• [Exercise instructions] Your output should consist of the lines from the first line of the records below through the one with "Head to the", exactly, minus the pictures.

(Beginning of Material shown)

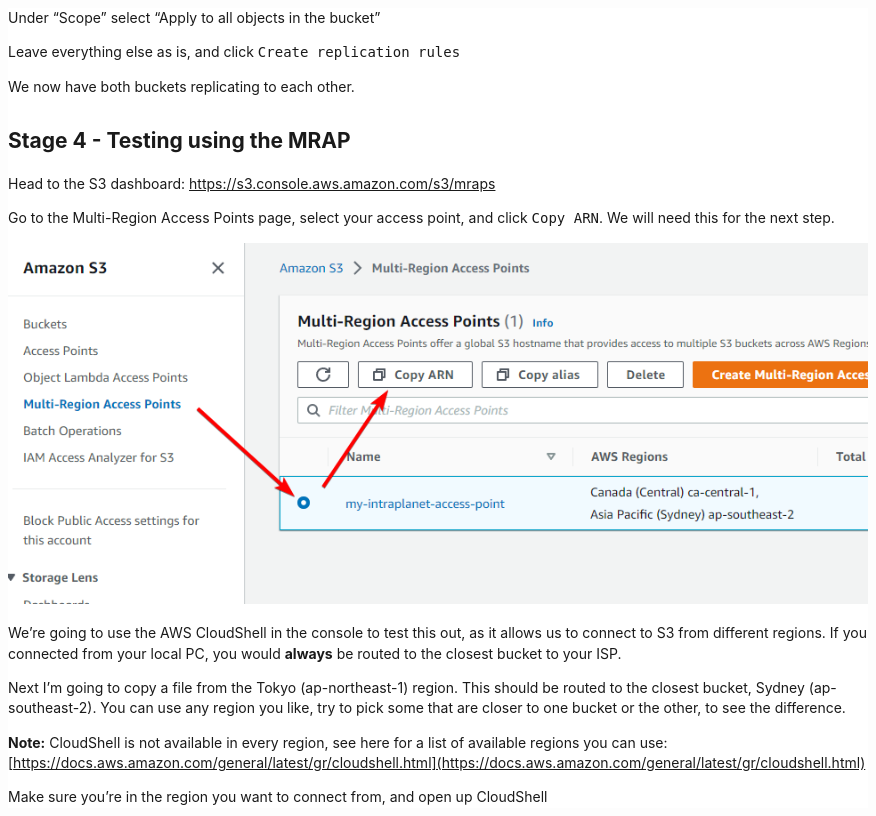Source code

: Under “Scope” select “Apply to all objects in the bucket”

Leave everything else as is, and click <kbd>Create replication rules</kbd>

We now have both buckets replicating to each other.

## Stage 4 - Testing using the MRAP

Head to the S3 dashboard: https://s3.console.aws.amazon.com/s3/mraps

Go to the Multi-Region Access Points page, select your access point, and click <kbd>Copy ARN</kbd>. We will need this for the next step.

![Untitled](images/Untitled%204.png)

We’re going to use the AWS CloudShell in the console to test this out, as it allows us to connect to S3 from different regions. If you connected from your local PC, you would ******always****** be routed to the closest bucket to your ISP. 

Next I’m going to copy a file from the Tokyo (ap-northeast-1) region. This should be routed to the closest bucket, Sydney (ap-southeast-2). You can use any region you like, try to pick some that are closer to one bucket or the other, to see the difference.

**********Note:********** CloudShell is not available in every region, see here for a list of available regions you can use: [https://docs.aws.amazon.com/general/latest/gr/cloudshell.html](https://docs.aws.amazon.com/general/latest/gr/cloudshell.html)

Make sure you’re in the region you want to connect from, and open up CloudShell

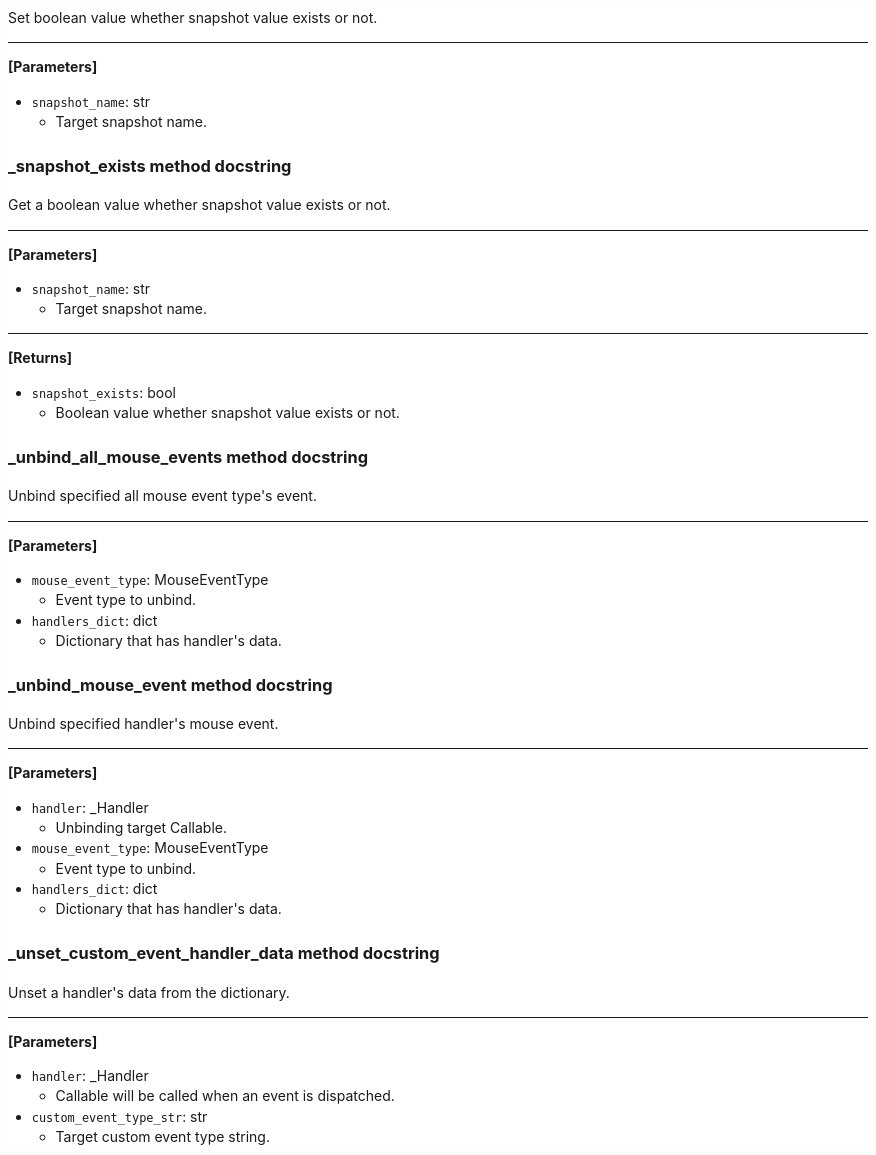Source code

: Set boolean value whether snapshot value exists or not.<hr>

**[Parameters]**

- `snapshot_name`: str
  - Target snapshot name.

### _snapshot_exists method docstring

Get a boolean value whether snapshot value exists or not.<hr>

**[Parameters]**

- `snapshot_name`: str
  - Target snapshot name.

<hr>

**[Returns]**

- `snapshot_exists`: bool
  - Boolean value whether snapshot value exists or not.

### _unbind_all_mouse_events method docstring

Unbind specified all mouse event type's event.<hr>

**[Parameters]**

- `mouse_event_type`: MouseEventType
  - Event type to unbind.
- `handlers_dict`: dict
  - Dictionary that has handler's data.

### _unbind_mouse_event method docstring

Unbind specified handler's mouse event.<hr>

**[Parameters]**

- `handler`: _Handler
  - Unbinding target Callable.
- `mouse_event_type`: MouseEventType
  - Event type to unbind.
- `handlers_dict`: dict
  - Dictionary that has handler's data.

### _unset_custom_event_handler_data method docstring

Unset a handler's data from the dictionary.<hr>

**[Parameters]**

- `handler`: _Handler
  - Callable will be called when an event is dispatched.
- `custom_event_type_str`: str
  - Target custom event type string.
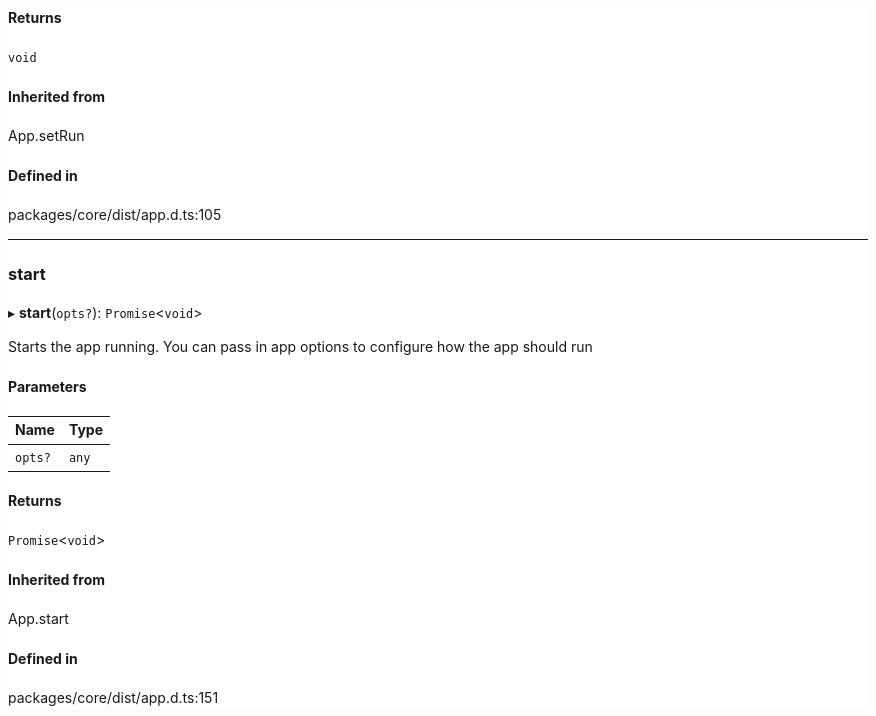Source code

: #### Returns

`void`

#### Inherited from

App.setRun

#### Defined in

packages/core/dist/app.d.ts:105

___

### start

▸ **start**(`opts?`): `Promise`<`void`\>

Starts the app running. You can pass in app options to configure how the app should run

#### Parameters

| Name | Type |
| :------ | :------ |
| `opts?` | `any` |

#### Returns

`Promise`<`void`\>

#### Inherited from

App.start

#### Defined in

packages/core/dist/app.d.ts:151
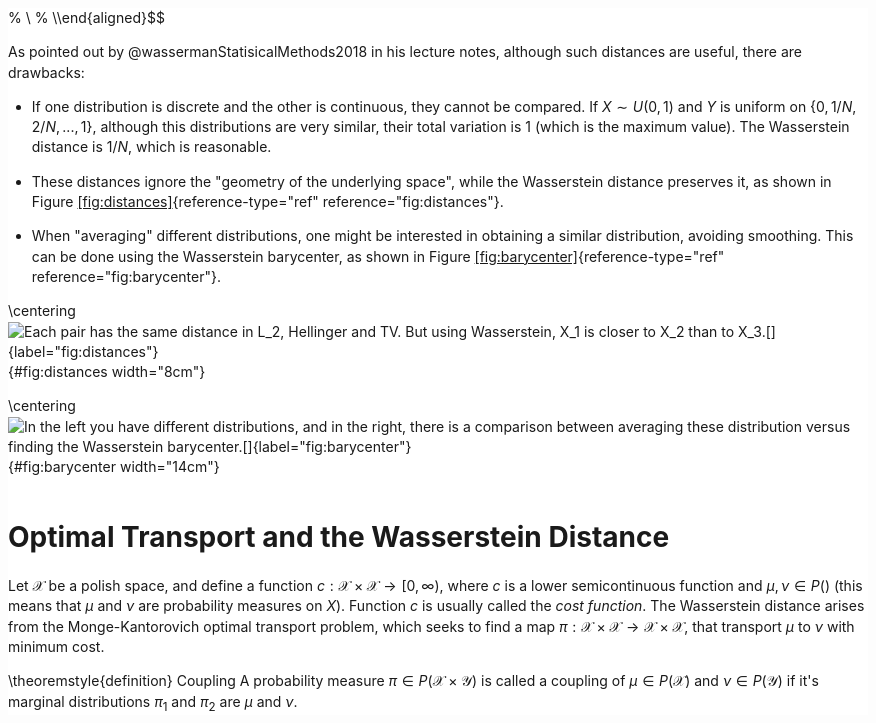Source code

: %   \\
%   \\\end{aligned}$$

As pointed out by @wassermanStatisicalMethods2018 in his lecture notes,
although such distances are useful, there are drawbacks:

-   If one distribution is discrete and the other is continuous, they
    cannot be compared. If $X \sim U(0,1)$ and $Y$ is uniform on
    $\{0,1/N, 2/N,...,1\}$, although this distributions are very
    similar, their total variation is 1 (which is the maximum value).
    The Wasserstein distance is $1/N$, which is reasonable.

-   These distances ignore the \"geometry of the underlying space\",
    while the Wasserstein distance preserves it, as shown in
    Figure [\[fig:distances\]](#fig:distances){reference-type="ref"
    reference="fig:distances"}.

-   When \"averaging\" different distributions, one might be interested
    in obtaining a similar distribution, avoiding smoothing. This can be
    done using the Wasserstein barycenter, as shown in
    Figure [\[fig:barycenter\]](#fig:barycenter){reference-type="ref"
    reference="fig:barycenter"}.

\centering
![Each pair has the same distance in $L_2$, Hellinger and TV. But using
Wasserstein, $X_1$ is closer to $X_2$ than to
$X_3$.[]{label="fig:distances"}](images/Distributions_Distances.png){#fig:distances
width="8cm"}

\centering
![In the left you have different distributions, and in the right, there
is a comparison between averaging these distribution versus finding the
Wasserstein
barycenter.[]{label="fig:barycenter"}](images/Barycenter.png){#fig:barycenter
width="14cm"}

Optimal Transport and the Wasserstein Distance
==============================================

Let $\mathcal X$ be a polish space, and define a function
$c: \mathcal X \times \mathcal X \rightarrow [0,\infty)$, where $c$ is a
lower semicontinuous function and $\mu,\nu \in P(\mathcal)$ (this means
that $\mu$ and $\nu$ are probability measures on $X$). Function $c$ is
usually called the *cost function*. The Wasserstein distance arises from
the Monge-Kantorovich optimal transport problem, which seeks to find a
map
$\pi: \mathcal X \times \mathcal X \rightarrow \mathcal X \times \mathcal X$,
that transport $\mu$ to $\nu$ with minimum cost.

\theoremstyle{definition}
Coupling A probability measure $\pi \in P(\mathcal X \times \mathcal Y)$
is called a coupling of $\mu \in P(\mathcal X)$ and
$\nu \in P(\mathcal Y)$ if it's marginal distributions $\pi_1$ and
$\pi_2$ are $\mu$ and $\nu$.
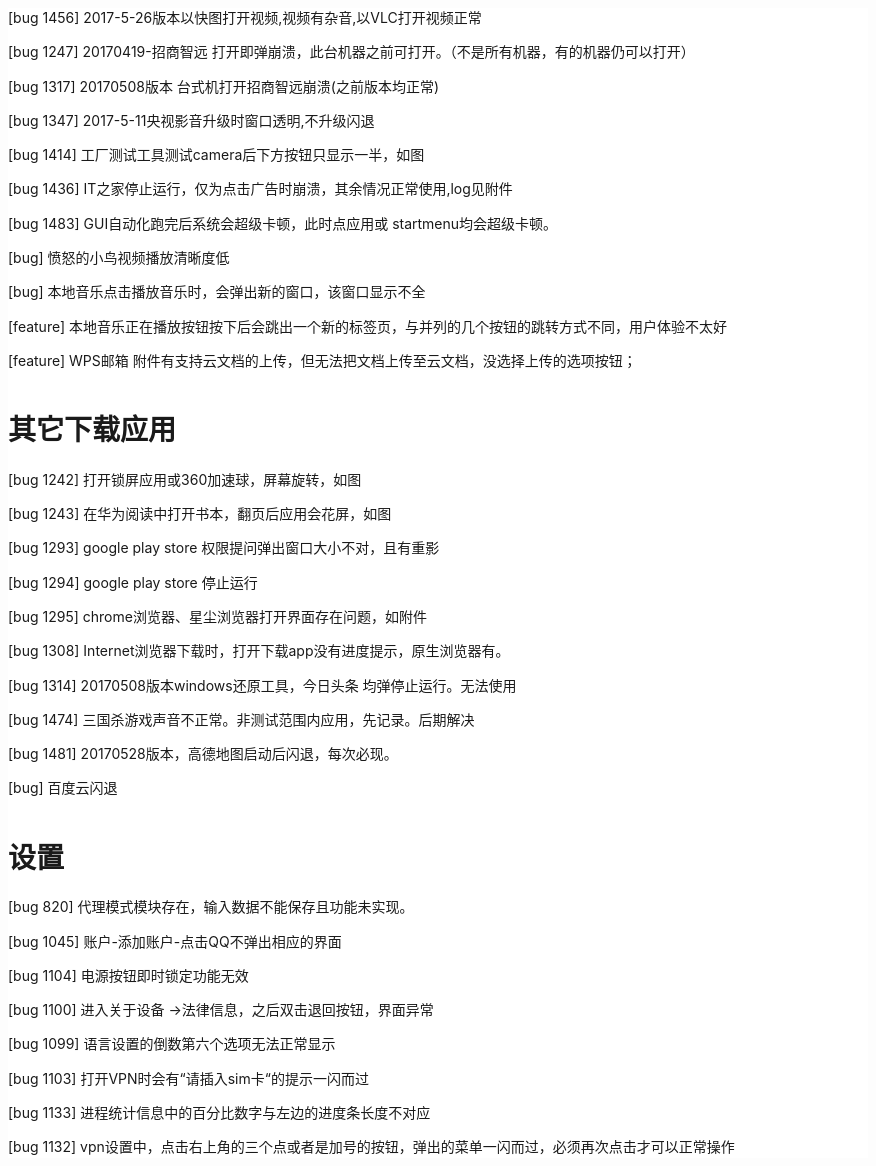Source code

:[bug 1456] 2017-5-26版本以快图打开视频,视频有杂音,以VLC打开视频正常

[bug 1247] 20170419-招商智远 打开即弹崩溃，此台机器之前可打开。（不是所有机器，有的机器仍可以打开）

[bug 1317] 20170508版本 台式机打开招商智远崩溃(之前版本均正常)

[bug 1347] 2017-5-11央视影音升级时窗口透明,不升级闪退

[bug 1414] 工厂测试工具测试camera后下方按钮只显示一半，如图

[bug 1436] IT之家停止运行，仅为点击广告时崩溃，其余情况正常使用,log见附件

[bug 1483] GUI自动化跑完后系统会超级卡顿，此时点应用或 startmenu均会超级卡顿。

[bug] 愤怒的小鸟视频播放清晰度低

[bug] 本地音乐点击播放音乐时，会弹出新的窗口，该窗口显示不全

[feature] 本地音乐正在播放按钮按下后会跳出一个新的标签页，与并列的几个按钮的跳转方式不同，用户体验不太好

[feature] WPS邮箱 附件有支持云文档的上传，但无法把文档上传至云文档，没选择上传的选项按钮；

# 其它下载应用

[bug 1242] 打开锁屏应用或360加速球，屏幕旋转，如图

[bug 1243] 在华为阅读中打开书本，翻页后应用会花屏，如图

[bug 1293] google play store 权限提问弹出窗口大小不对，且有重影

[bug 1294] google play store 停止运行

[bug 1295] chrome浏览器、星尘浏览器打开界面存在问题，如附件

[bug 1308] Internet浏览器下载时，打开下载app没有进度提示，原生浏览器有。

[bug 1314] 20170508版本windows还原工具，今日头条 均弹停止运行。无法使用

[bug 1474] 三国杀游戏声音不正常。非测试范围内应用，先记录。后期解决 

[bug 1481] 20170528版本，高德地图启动后闪退，每次必现。

[bug] 百度云闪退

# 设置

[bug 820] 代理模式模块存在，输入数据不能保存且功能未实现。

[bug 1045] 账户-添加账户-点击QQ不弹出相应的界面

[bug 1104] 电源按钮即时锁定功能无效

[bug 1100] 进入关于设备 ->法律信息，之后双击退回按钮，界面异常

[bug 1099] 语言设置的倒数第六个选项无法正常显示

[bug 1103] 打开VPN时会有“请插入sim卡“的提示一闪而过

[bug 1133] 进程统计信息中的百分比数字与左边的进度条长度不对应

[bug 1132] vpn设置中，点击右上角的三个点或者是加号的按钮，弹出的菜单一闪而过，必须再次点击才可以正常操作
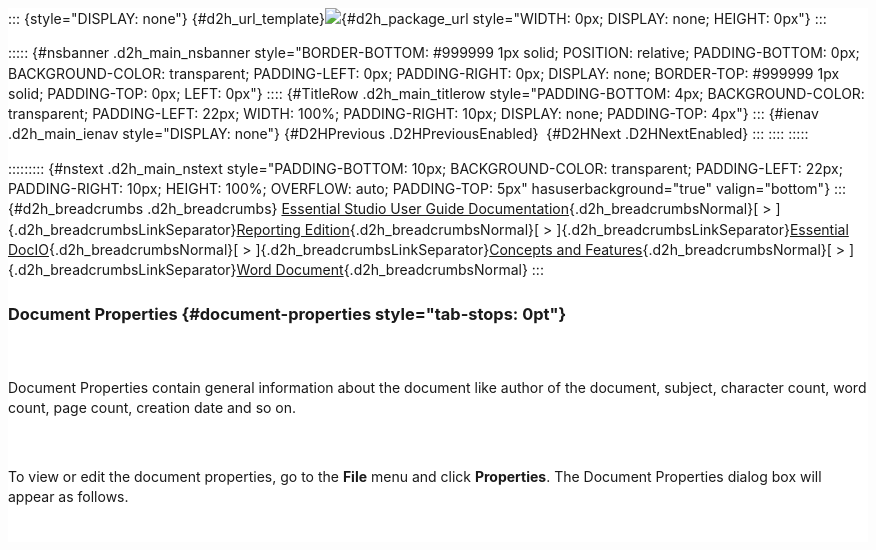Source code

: ::: {style="DISPLAY: none"}
[](ms-xhelp:///?Id=d2h_url_template){#d2h_url_template}![](!package_url!){#d2h_package_url style="WIDTH: 0px; DISPLAY: none; HEIGHT: 0px"}
:::

::::: {#nsbanner .d2h_main_nsbanner style="BORDER-BOTTOM: #999999 1px solid; POSITION: relative; PADDING-BOTTOM: 0px; BACKGROUND-COLOR: transparent; PADDING-LEFT: 0px; PADDING-RIGHT: 0px; DISPLAY: none; BORDER-TOP: #999999 1px solid; PADDING-TOP: 0px; LEFT: 0px"}
:::: {#TitleRow .d2h_main_titlerow style="PADDING-BOTTOM: 4px; BACKGROUND-COLOR: transparent; PADDING-LEFT: 22px; WIDTH: 100%; PADDING-RIGHT: 10px; DISPLAY: none; PADDING-TOP: 4px"}
::: {#ienav .d2h_main_ienav style="DISPLAY: none"}
[](ms-xhelp:///?Id=d4b2bc62-8cff-43ca-bbb3-bdd5cc1553de){#D2HPrevious .D2HPreviousEnabled}  [](ms-xhelp:///?Id=f3c66e28-a2aa-4906-8e2c-17a9d80d9538){#D2HNext .D2HNextEnabled}
:::
::::
:::::

::::::::: {#nstext .d2h_main_nstext style="PADDING-BOTTOM: 10px; BACKGROUND-COLOR: transparent; PADDING-LEFT: 22px; PADDING-RIGHT: 10px; HEIGHT: 100%; OVERFLOW: auto; PADDING-TOP: 5px" hasuserbackground="true" valign="bottom"}
::: {#d2h_breadcrumbs .d2h_breadcrumbs}
[Essential Studio User Guide Documentation](ms-xhelp:///?Id=12457748-09e3-4d74-a240-8e049cedf030){.d2h_breadcrumbsNormal}[ \> ]{.d2h_breadcrumbsLinkSeparator}[Reporting Edition](ms-xhelp:///?Id=027aa5b6-6676-4f93-ad23-c20e8c45792e){.d2h_breadcrumbsNormal}[ \> ]{.d2h_breadcrumbsLinkSeparator}[Essential DocIO](ms-xhelp:///?Id=b88d77b3-4c51-460f-a761-d2ef6d5b0ca6){.d2h_breadcrumbsNormal}[ \> ]{.d2h_breadcrumbsLinkSeparator}[Concepts and Features](ms-xhelp:///?Id=c1881696-52ce-4414-9f3d-97433d8e9775){.d2h_breadcrumbsNormal}[ \> ]{.d2h_breadcrumbsLinkSeparator}[Word Document](ms-xhelp:///?Id=d4b2bc62-8cff-43ca-bbb3-bdd5cc1553de){.d2h_breadcrumbsNormal}
:::

### Document Properties {#document-properties style="tab-stops: 0pt"}

 

Document Properties contain general information about the document like author of the document, subject, character count, word count, page count, creation date and so on.

 

To view or edit the document properties, go to the **File** menu and click **Properties**. The Document Properties dialog box will appear as follows.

(End of Material shown)

• [Task output]
Source code

: Under “Scope” select “Apply to all objects in the bucket”

Leave everything else as is, and click <kbd>Create replication rules</kbd>

We now have both buckets replicating to each other.

## Stage 4 - Testing using the MRAP

Head to the S3 dashboard: https://s3.console.aws.amazon.com/s3/mraps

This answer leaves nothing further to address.